Un jaguar, lunettes noires, barbe mal rasée, pantalon déboutonné, rodait dans le coin. Il s’était frayé un chemin entre les feuilles d’arbres et les puits de lumière, veillant de n’attirer aucune curiosité. L’obscurité, il en avait fait son alliée. Les brindilles ne craqueraient pas. Il prendrait tout son temps, pour la proie qu’il venait de repérer et sur laquelle il bondirait dans la nuit, dans pas longtemps, dès que lui en viendrait l’occasion.
Marcello assistait à ce spectacle.
Il avait vu l’ombre de la bête tourner autour de sa victime, avait distingué la masse de chaire se déplacer à la même allure que son butin, dans son dos. Dans les voluptueuses traces de pas que la femme laissait derrière elle, gravés dans la boue, comme d’un passé pas tout à fait éteint.
Il n’en ferait rien ! Il recula sa main droite tout doucement vers le manche en bois lisse de la batte.
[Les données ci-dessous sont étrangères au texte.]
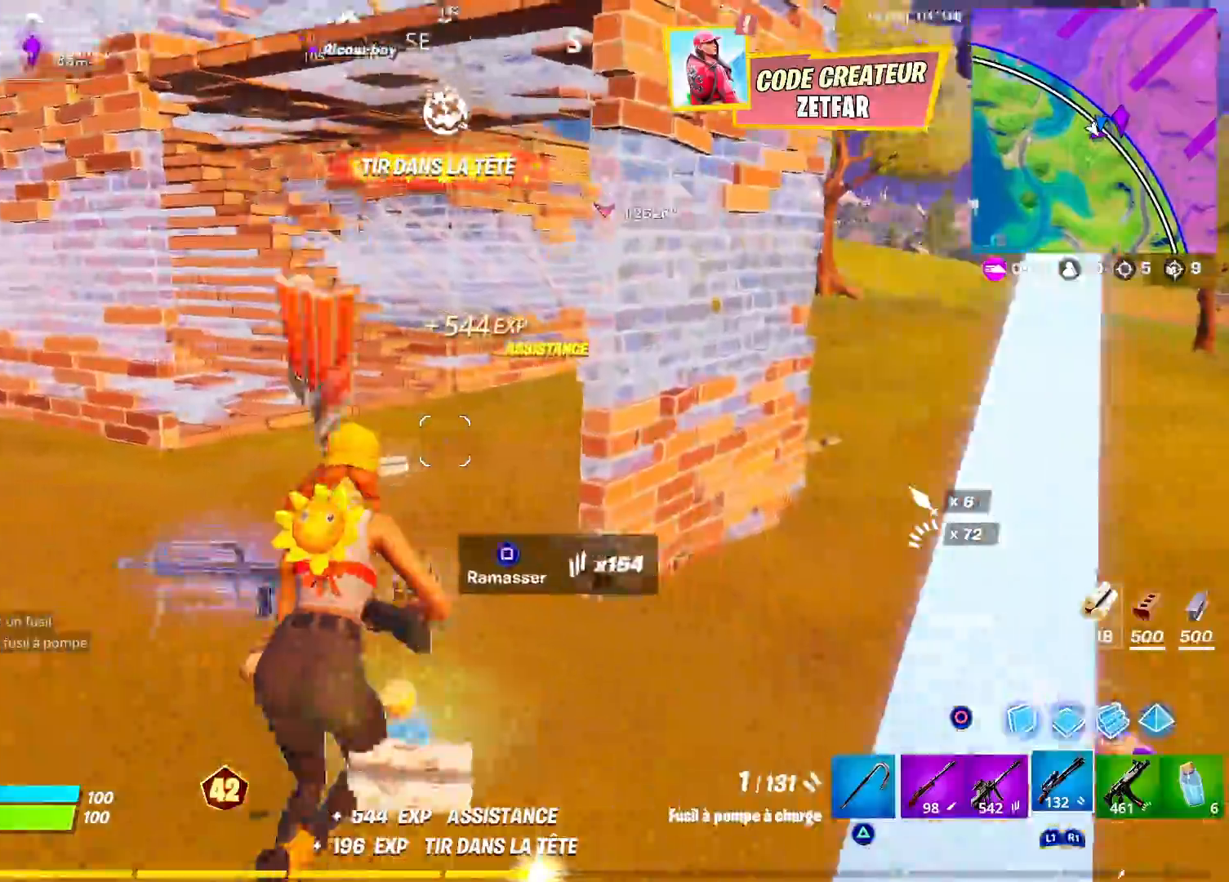
{"buttons": ["R2"], "left_stick": "up-left", "right_stick": "down-left", "events": [[67, "right_stick", "left"], [133, "left_stick", "up-left"], [250, "CIRCLE", "down"], [250, "CROSS", "down"], [350, "right_stick", "down-left"], [367, "CIRCLE", "up"], [367, "CROSS", "up"], [400, "R2", "down"]]}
La paume grande ouverte et les doigts en éventails, évoluèrent dans l’espace aussi lentement que l’ombre grandissante du jaguar. Dans le même instant, il approcha sa main gauche de la poignée métallique de la porte. L’Argentin, avait effectué tout ces mouvements depuis son tabouret en bois, qui lui servait de lit tous les soirs. Le regard fixe, les deux bras tendus.
La porte n’a pas grincée en s’ouvrant. Elle ne grinçait jamais quand on la poussait de l’intérieur.
Le petit garçon contemplait en l’air, les étoiles tout en haut. Il avait en tête le premier film qu’il pourrait offrir à son mur dès ce soir, en rentrant. Sa doudoune était boutonnée jusque son menton. Quelques mèches de ses cheveux s’éloignaient au rythme du vent, puis revenaient se placer correctement sur le haut de son crâne. Il n’avait pas senti derrière lui âme qui vive. Les points de lumière dans le ciel l’avaient hypnotisé.
Dans un mouvement fulgurant, la femme prit le petit garçon par la main. Ses pas se hâtèrent.